Sorry, das ist jetzt natürlich etwas offtopic,. weil ich nicht die TE anspreche, aber die hat ja schon etwas länger nichts mehr dazu geschrieben. Zu dem Beitrag möchte ich aber trotzdem etwas schreiben.
Von vier Beispielen auf einen ganzen Berufsstand zu schließen ist ungefähr so logisch wie die Aussage: Ich wurde mal von einem Hund gebissen, alle Hunde sind bissig!
Wenn Polizeibeamte also angeblich ihre Partnerin kontrollieren oder ihr Umfeld, müssen wir ja zwangsweise auch erwarten, dass KFZ-Mechaniker in der Freizeit unter jedes Auto kriechen. Ist man mit einem Zahnarzt zusammen, muss man auf die Zähne aufpassen, weil er gerne bohrt. Und wehe der, die mit einem Psychotherapeuten zusammen ist - man wird dann 24/7 analysiert.
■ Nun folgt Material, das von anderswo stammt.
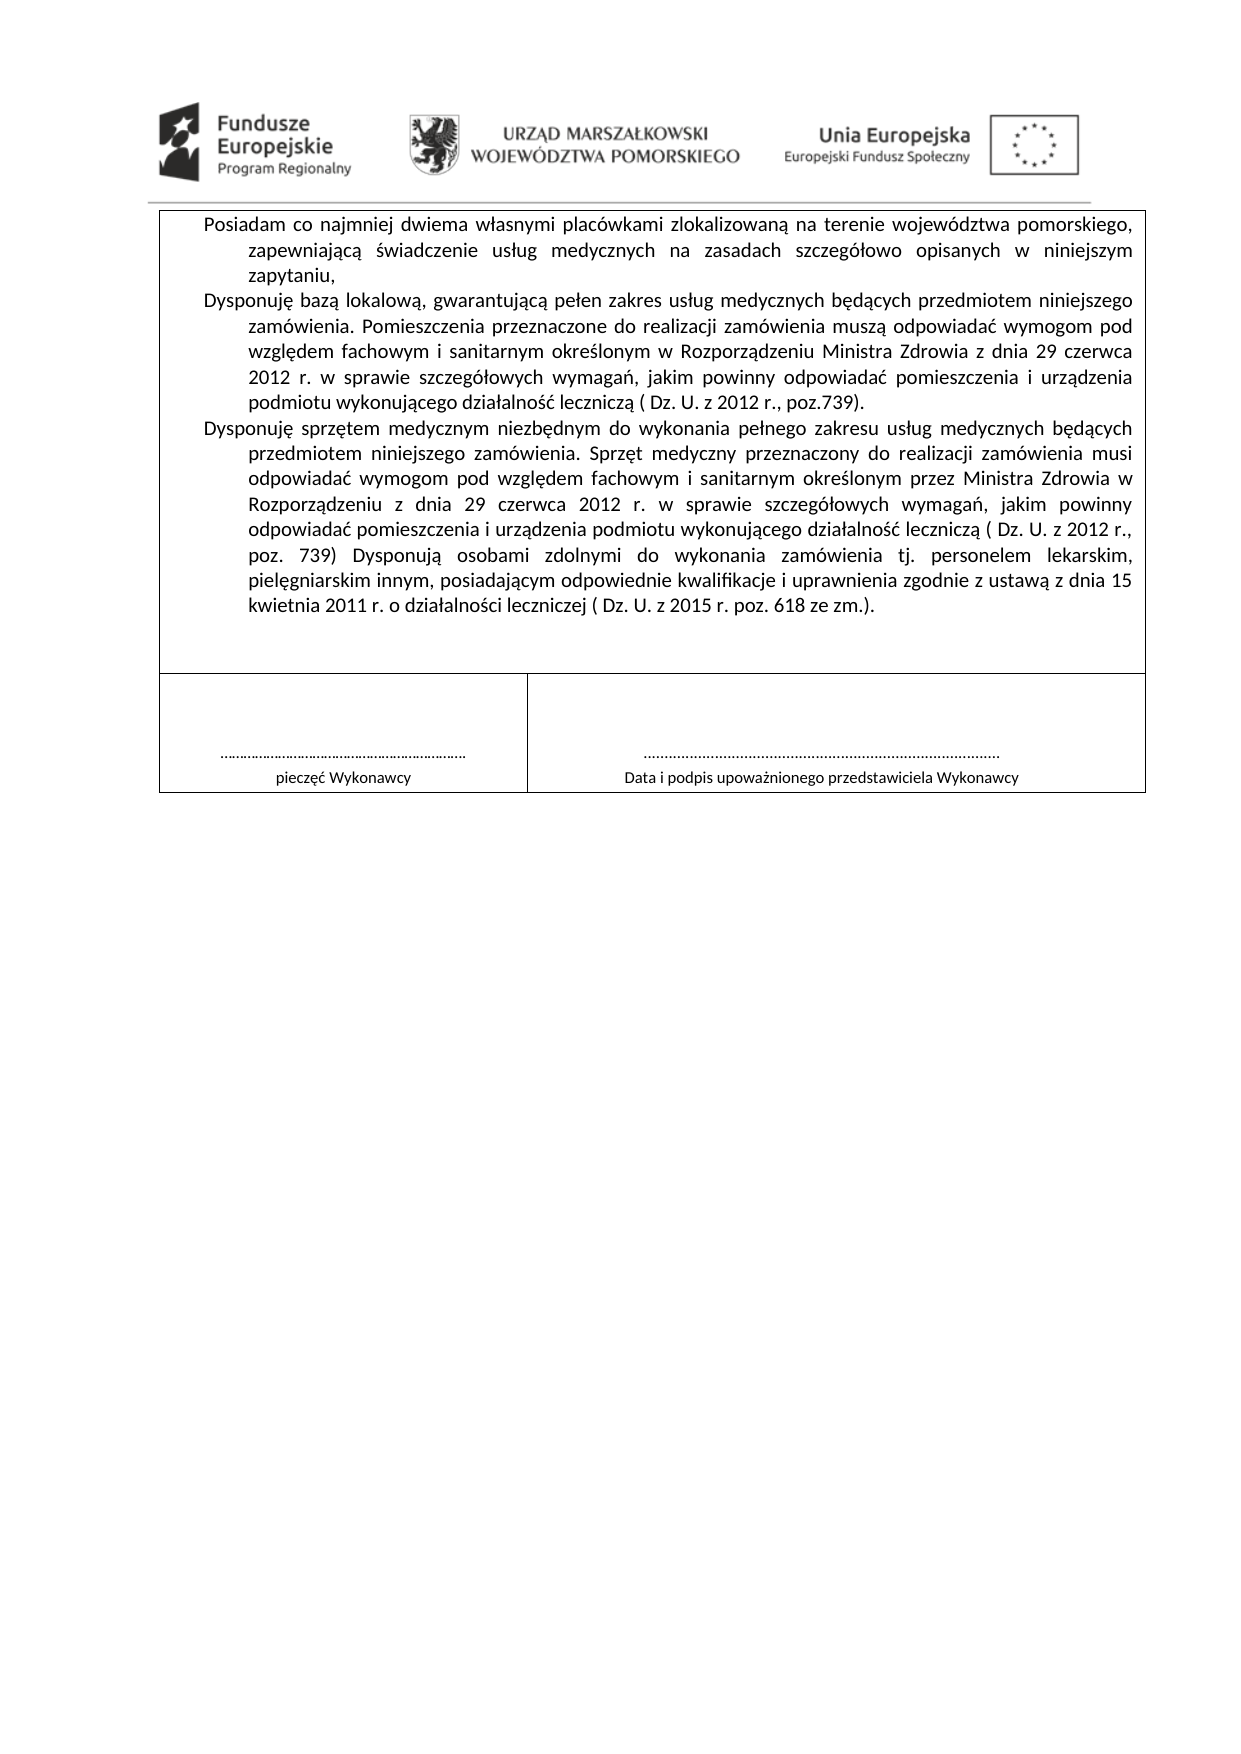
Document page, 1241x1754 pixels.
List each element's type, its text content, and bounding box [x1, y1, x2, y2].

table_cell ..................................................................................... Data i podpis upoważnionego przedstawiciela Wykonawcy [528, 674, 1145, 792]
picture [147, 102, 1093, 205]
table_cell W przedmiotowym postępowaniu Zamawiający wykluczy: Wykonawcę powiązanego z Zamawiającym osobowo lub kapitałowo. Przez powiązanie kapitałowe lub osobowe rozumie się wzajemne powiązania między Zamawiającym lub osobami upoważnionymi do zaciągania zobowiązań w imieniu Zamawiającego lub osobami wykonującymi w imieniu Zamawiającego czynności związane z przygotowywaniem i przeprowadzeniem procedury wyboru wykonawcy, a wykonawcą polegające w szczególności na: a) uczestniczeniu w spółce jako wspólnik spółki cywilnej lub spółki osobowej; b) posiadaniu co najmniej 10% udziałów lub akcji; c) pełnieniu funkcji członka organu nadzorczego lub zarządzającego, prokurenta, pełnomocnika; d) pozostawaniu w związku małżeńskim, w stosunku pokrewieństwa lub powinowactwa w linii prostej; e) pozostawaniu z wykonawcą w takim stosunku prawnym lub faktycznym, że może to budzić uzasadnione wątpliwości co do bezstronności tych osób. wykonawcę, wobec którego wydano prawomocny wyrok sądu lub ostateczną decyzję administracyjną o zaleganiu z uiszczeniem podatków, opłat lub składek na ubezpieczenia społeczne lub zdrowotne, chyba że wykonawca dokonał płatności należnych podatków, opłat lub składek na ubezpieczenia społeczne lub zdrowotne wraz z odsetkami lub grzywnami lub zawarł wiążące porozumienie w sprawie spłaty tych należności; wykonawcę, wobec którego orzeczono tytułem środka zapobiegawczego zakaz ubiegania się o zamówienia publiczne. 4. który w sposób zawiniony poważnie naruszył obowiązki zawodowe, co podważa jego uczciwość, w szczególności gdy wykonawca w wyniku zamierzonego działania lub rażącego niedbalstwa nie wykonał lub nienależycie wykonał zamówienie, co zamawiający jest w stanie wykazać za pomocą stosownych środków dowodowych; 5. wobec którego wydano ostateczną decyzję administracyjną o naruszeniu obowiązków wynikających z przepisów prawa pracy, prawa ochrony środowiska lub przepisów o zabezpieczeniu społecznym, jeżeli wymierzono tą decyzją karę pieniężną nie niższą niż 1000 złotych. Posiadam uprawnienia do wykonywania działalności leczniczej, w tym wykonywania zadań służby medycyny pracy i są wpisani do właściwego rejestru, zgodnie z ustawą z dnia 15 kwietnia 2011 r. o działalności leczniczej ( Dz. U. z 2015 r. poz. 618 ze zm.). Posiadam zdolność objęcia usługą w ciągu jednego dnia minimum 10 osób skierowanych przez Zamawiającego. Posiadam co najmniej dwiema własnymi placówkami zlokalizowaną na terenie województwa pomorskiego, zapewniającą świadczenie usług medycznych na zasadach szczegółowo opisanych w niniejszym zapytaniu, Dysponuję bazą lokalową, gwarantującą pełen zakres usług medycznych będących przedmiotem niniejszego zamówienia. Pomieszczenia przeznaczone do realizacji zamówienia muszą odpowiadać wymogom pod względem fachowym i sanitarnym określonym w Rozporządzeniu Ministra Zdrowia z dnia 29 czerwca 2012 r. w sprawie szczegółowych wymagań, jakim powinny odpowiadać pomieszczenia i urządzenia podmiotu wykonującego działalność leczniczą ( Dz. U. z 2012 r., poz.739). Dysponuję sprzętem medycznym niezbędnym do wykonania pełnego zakresu usług medycznych będących przedmiotem niniejszego zamówienia. Sprzęt medyczny przeznaczony do realizacji zamówienia musi odpowiadać wymogom pod względem fachowym i sanitarnym określonym przez Ministra Zdrowia w Rozporządzeniu z dnia 29 czerwca 2012 r. w sprawie szczegółowych wymagań, jakim powinny odpowiadać pomieszczenia i urządzenia podmiotu wykonującego działalność leczniczą ( Dz. U. z 2012 r., poz. 739) Dysponują osobami zdolnymi do wykonania zamówienia tj. personelem lekarskim, pielęgniarskim innym, posiadającym odpowiednie kwalifikacje i uprawnienia zgodnie z ustawą z dnia 15 kwietnia 2011 r. o działalności leczniczej ( Dz. U. z 2015 r. poz. 618 ze zm.). [160, 211, 1145, 673]
table_cell ………………………………………………………. pieczęć Wykonawcy [160, 674, 527, 792]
Ich finde diese Unterstellungen doch sehr gewagt, zumal sie keinen Sinn ergeben, denn das könnte man ja, siehe oben, bei allen Berufen andichten.
Die Behauptung, dass PolizeibeamtInnen eher zu häuslicherer Gewalt neigen, hätte ich dann gerne mal belegt. Dabei zu unterstellen, dass die gesamte Polizei bei Gewalt von KollegInnen im privaten Umfeld weg sieht, ist auch so eine Sache.
Ich ärger mich nicht schnell, aber das konnte ich nicht ohne Kommentar lassen. Ich würde dir dringend empfehlen, bei deiner Meinung über Polizeibeamte privat als Partner einen Bogen um sie zu machen. Bei so viel Vorurteilen wird das nie was.
Das obligatorische "Alles Gute" lasse ich in dem Beitrag weg, der wäre off topic.